After a month of reading about threading and a week of coding infrastructure for parallel execution, yesterday I parallelized the Graphing Calculator code for 2D inequalities. This morning I tried it on a dual-core machine while visiting a colleague and was gratified to see visual confirmation of the parallelism as updates from a slow computation marched across the screen in two parallel bands.
Graphing Calculator spends most of its time doing calculations affectionately refered to as embarrassingly parallel. Evaluating 2D inequalities, for example, might be thought of in terms of evaluating a function separately at every point on the screen. Divide the screen geometry into pieces for each thread and you're done. It's not quite that simple, though.

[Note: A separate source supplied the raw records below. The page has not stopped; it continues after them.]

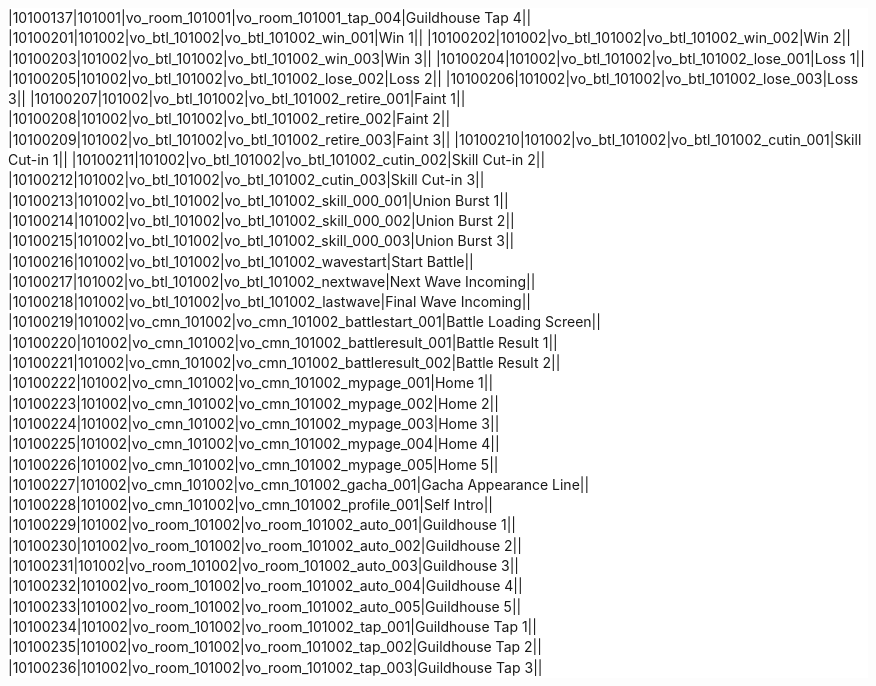 |10100137|101001|vo_room_101001|vo_room_101001_tap_004|Guildhouse Tap 4||
|10100201|101002|vo_btl_101002|vo_btl_101002_win_001|Win 1||
|10100202|101002|vo_btl_101002|vo_btl_101002_win_002|Win 2||
|10100203|101002|vo_btl_101002|vo_btl_101002_win_003|Win 3||
|10100204|101002|vo_btl_101002|vo_btl_101002_lose_001|Loss 1||
|10100205|101002|vo_btl_101002|vo_btl_101002_lose_002|Loss 2||
|10100206|101002|vo_btl_101002|vo_btl_101002_lose_003|Loss 3||
|10100207|101002|vo_btl_101002|vo_btl_101002_retire_001|Faint 1||
|10100208|101002|vo_btl_101002|vo_btl_101002_retire_002|Faint 2||
|10100209|101002|vo_btl_101002|vo_btl_101002_retire_003|Faint 3||
|10100210|101002|vo_btl_101002|vo_btl_101002_cutin_001|Skill Cut-in 1||
|10100211|101002|vo_btl_101002|vo_btl_101002_cutin_002|Skill Cut-in 2||
|10100212|101002|vo_btl_101002|vo_btl_101002_cutin_003|Skill Cut-in 3||
|10100213|101002|vo_btl_101002|vo_btl_101002_skill_000_001|Union Burst 1||
|10100214|101002|vo_btl_101002|vo_btl_101002_skill_000_002|Union Burst 2||
|10100215|101002|vo_btl_101002|vo_btl_101002_skill_000_003|Union Burst 3||
|10100216|101002|vo_btl_101002|vo_btl_101002_wavestart|Start Battle||
|10100217|101002|vo_btl_101002|vo_btl_101002_nextwave|Next Wave Incoming||
|10100218|101002|vo_btl_101002|vo_btl_101002_lastwave|Final Wave Incoming||
|10100219|101002|vo_cmn_101002|vo_cmn_101002_battlestart_001|Battle Loading Screen||
|10100220|101002|vo_cmn_101002|vo_cmn_101002_battleresult_001|Battle Result 1||
|10100221|101002|vo_cmn_101002|vo_cmn_101002_battleresult_002|Battle Result 2||
|10100222|101002|vo_cmn_101002|vo_cmn_101002_mypage_001|Home 1||
|10100223|101002|vo_cmn_101002|vo_cmn_101002_mypage_002|Home 2||
|10100224|101002|vo_cmn_101002|vo_cmn_101002_mypage_003|Home 3||
|10100225|101002|vo_cmn_101002|vo_cmn_101002_mypage_004|Home 4||
|10100226|101002|vo_cmn_101002|vo_cmn_101002_mypage_005|Home 5||
|10100227|101002|vo_cmn_101002|vo_cmn_101002_gacha_001|Gacha Appearance Line||
|10100228|101002|vo_cmn_101002|vo_cmn_101002_profile_001|Self Intro||
|10100229|101002|vo_room_101002|vo_room_101002_auto_001|Guildhouse 1||
|10100230|101002|vo_room_101002|vo_room_101002_auto_002|Guildhouse 2||
|10100231|101002|vo_room_101002|vo_room_101002_auto_003|Guildhouse 3||
|10100232|101002|vo_room_101002|vo_room_101002_auto_004|Guildhouse 4||
|10100233|101002|vo_room_101002|vo_room_101002_auto_005|Guildhouse 5||
|10100234|101002|vo_room_101002|vo_room_101002_tap_001|Guildhouse Tap 1||
|10100235|101002|vo_room_101002|vo_room_101002_tap_002|Guildhouse Tap 2||
|10100236|101002|vo_room_101002|vo_room_101002_tap_003|Guildhouse Tap 3||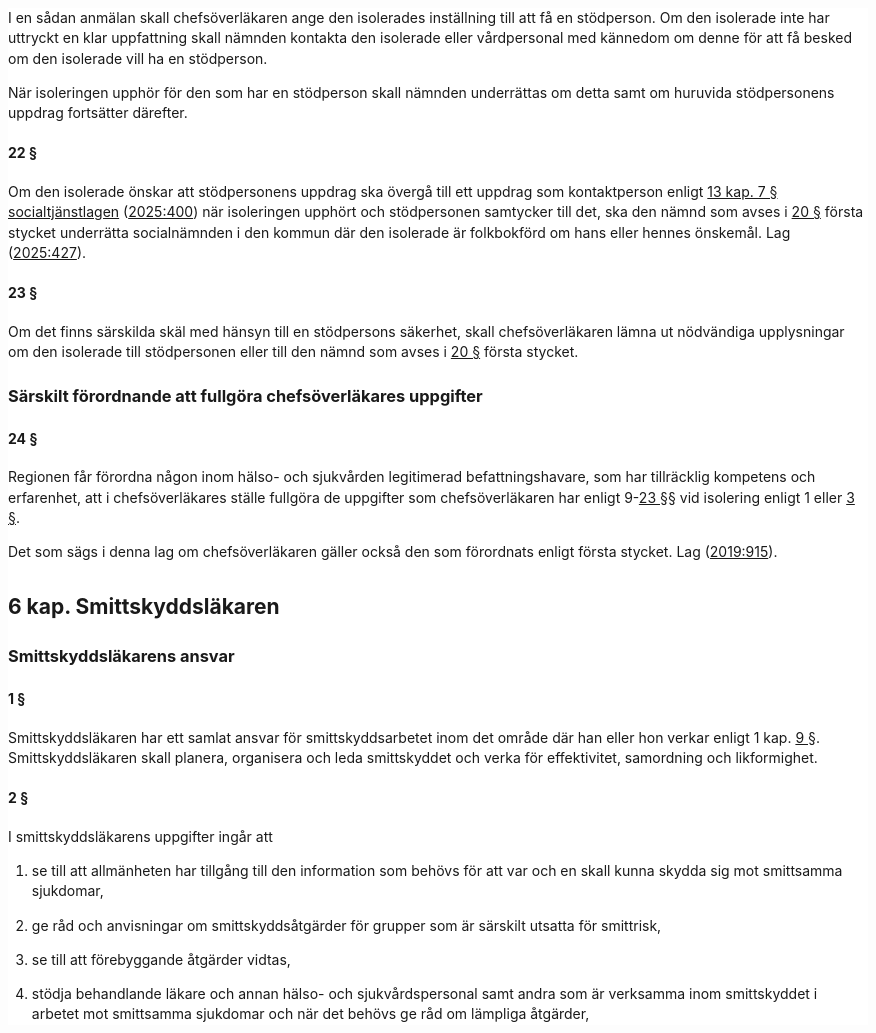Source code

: I en sådan anmälan skall chefsöverläkaren ange den isolerades inställning till att få en stödperson. Om den isolerade inte har uttryckt en klar uppfattning skall nämnden kontakta den isolerade eller vårdpersonal med kännedom om denne för att få besked om den isolerade vill ha en stödperson.

När isoleringen upphör för den som har en stödperson skall nämnden underrättas om detta samt om huruvida stödpersonens uppdrag fortsätter därefter.

#### 22 §

Om den isolerade önskar att stödpersonens uppdrag ska övergå till ett uppdrag som kontaktperson enligt [13 kap. 7 § socialtjänstlagen](https://selex.se/eli/sfs/2001/453#kap13.7) ([2025:400](https://selex.se/eli/sfs/2025/400)) när isoleringen upphört och stödpersonen samtycker till det, ska den nämnd som avses i [20 §](#kap5.20) första stycket underrätta socialnämnden i den kommun där den isolerade är folkbokförd om hans eller hennes önskemål. Lag ([2025:427](https://selex.se/eli/sfs/2025/427)).

#### 23 §

Om det finns särskilda skäl med hänsyn till en stödpersons säkerhet, skall chefsöverläkaren lämna ut nödvändiga upplysningar om den isolerade till stödpersonen eller till den nämnd som avses i [20 §](#kap5.20) första stycket.

### Särskilt förordnande att fullgöra chefsöverläkares uppgifter

#### 24 §

Regionen får förordna någon inom hälso- och sjukvården legitimerad befattningshavare, som har tillräcklig kompetens och erfarenhet, att i chefsöverläkares ställe fullgöra de uppgifter som chefsöverläkaren har enligt 9-[23 §](#kap5.23)§ vid isolering enligt 1 eller [3 §](#kap5.3).

Det som sägs i denna lag om chefsöverläkaren gäller också den som förordnats enligt första stycket. Lag ([2019:915](https://selex.se/eli/sfs/2019/915)).

## 6 kap. Smittskyddsläkaren

### Smittskyddsläkarens ansvar

#### 1 §

Smittskyddsläkaren har ett samlat ansvar för smittskyddsarbetet inom det område där han eller hon verkar enligt 1 kap. [9 §](#kap1.9). Smittskyddsläkaren skall planera, organisera och leda smittskyddet och verka för effektivitet, samordning och likformighet.

#### 2 §

I smittskyddsläkarens uppgifter ingår att

1. se till att allmänheten har tillgång till den information som behövs för att var och en skall kunna skydda sig mot smittsamma sjukdomar,

2. ge råd och anvisningar om smittskyddsåtgärder för grupper som är särskilt utsatta för smittrisk,

3. se till att förebyggande åtgärder vidtas,

4. stödja behandlande läkare och annan hälso- och sjukvårdspersonal samt andra som är verksamma inom smittskyddet i arbetet mot smittsamma sjukdomar och när det behövs ge råd om lämpliga åtgärder,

You could divided the screen into even and odd pixels, for example. That might make sense in terms of load-balancing, since it might be easier to do computations in different places. But, though each pixel is conceptually independent, adjacent pixels are in nearby memory and share cache lines resulting in memory contention, cache-line ping-pong, and much slower parallel execution from the communication overhead of maintaining cache coherency. Similarly, dividing the screen into vertical bands may result in unintended cache-line sharing depending on the widths of the bands and the width of the cache lines. Dividing the screen along horizontal scan lines limits the cache-line sharing to where the end of one block and the beginning of the next block. This is a common issue in designing for performance. Seemingly symmetric choices (like the order of nested loops) can affect performance orders of magnitude due to undlerlying low-level details of a machine's memory cache hierarchy.

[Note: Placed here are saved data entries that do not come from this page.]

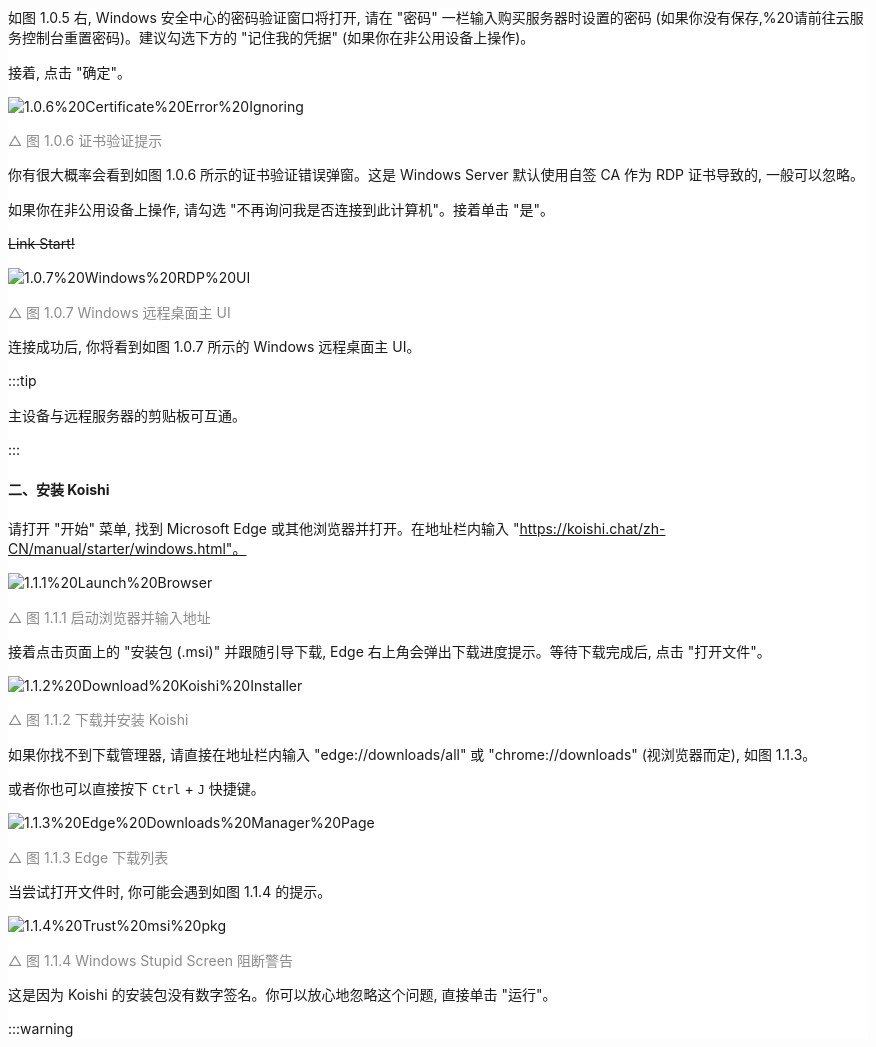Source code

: 如图 1.0.5 右, Windows 安全中心的密码验证窗口将打开, 请在 "密码" 一栏输入购买服务器时设置的密码 (如果你没有保存,%20请前往云服务控制台重置密码)。建议勾选下方的 "记住我的凭据" (如果你在非公用设备上操作)。

接着, 点击 "确定"。

![1.0.6%20Certificate%20Error%20Ignoring](/assets/1.0.6%20Certificate%20Error%20Ignoring.png)

<font style="opacity: 50%;">△ 图 1.0.6 证书验证提示</font>

你有很大概率会看到如图 1.0.6 所示的证书验证错误弹窗。这是 Windows Server 默认使用自签 CA 作为 RDP 证书导致的, 一般可以忽略。

如果你在非公用设备上操作, 请勾选 "不再询问我是否连接到此计算机"。接着单击 "是"。

~~Link Start!~~

![1.0.7%20Windows%20RDP%20UI](/assets/1.0.7%20Windows%20RDP%20UI.png)

<font style="opacity: 50%;">△ 图 1.0.7 Windows 远程桌面主 UI</font>

连接成功后, 你将看到如图 1.0.7 所示的 Windows 远程桌面主 UI。

:::tip

主设备与远程服务器的剪贴板可互通。

:::

#### 二、安装 Koishi

请打开 "开始" 菜单, 找到 Microsoft Edge 或其他浏览器并打开。在地址栏内输入 "<https://koishi.chat/zh-CN/manual/starter/windows.html"。>

![1.1.1%20Launch%20Browser](/assets/1.1.1%20Launch%20Browser.png)

<font style="opacity: 50%;">△ 图 1.1.1 启动浏览器并输入地址</font>

接着点击页面上的 "安装包 (.msi)" 并跟随引导下载, Edge 右上角会弹出下载进度提示。等待下载完成后, 点击 "打开文件"。

![1.1.2%20Download%20Koishi%20Installer](/assets/1.1.2%20Download%20Koishi%20Installer.png)

<font style="opacity: 50%;">△ 图 1.1.2 下载并安装 Koishi</font>

如果你找不到下载管理器, 请直接在地址栏内输入 "edge://downloads/all" 或 "chrome://downloads" (视浏览器而定), 如图 1.1.3。

或者你也可以直接按下 `Ctrl` + `J` 快捷键。

![1.1.3%20Edge%20Downloads%20Manager%20Page](/assets/1.1.3%20Edge%20Downloads%20Manager%20Page.png)

<font style="opacity: 50%;">△ 图 1.1.3 Edge 下载列表</font>

当尝试打开文件时, 你可能会遇到如图 1.1.4 的提示。

![1.1.4%20Trust%20msi%20pkg](/assets/1.1.4%20Trust%20msi%20pkg.png)

<font style="opacity: 50%;">△ 图 1.1.4 Windows Stupid Screen 阻断警告</font>

这是因为 Koishi 的安装包没有数字签名。你可以放心地忽略这个问题, 直接单击 "运行"。

:::warning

Graphing Calculator uses interval arithmetic to speed up drawing inequalities so that it doesn't always have to evaluate the function at every point on screen. GC starts by evaluating the interval extension of the function once over a rectangular interval spanning the domain visible. The interval evaluation can act as a proof that the function is true or false everywhere on that interval. Otherwise, GC subdivides the rectangle into two pieces and recurses. For simple functions, large areas of the screen are evaluated and drawn quickly. This introduces a challenge for load balancing given the simple decomposition into horizontal strips. The top half of the screen evaluated in one thread may take only a single interval function evaluation and complete quickly, while the bottom half of the screen may take much much longer to computer. One could attempt to share the work between threads at the level of the recursive subdivision step in this divide-and-conquer algorithm. I suspect that memory sharing or lock contention for the list of rectangles to-be-computed could become an issue, but I would have to experiment and measure to be sure.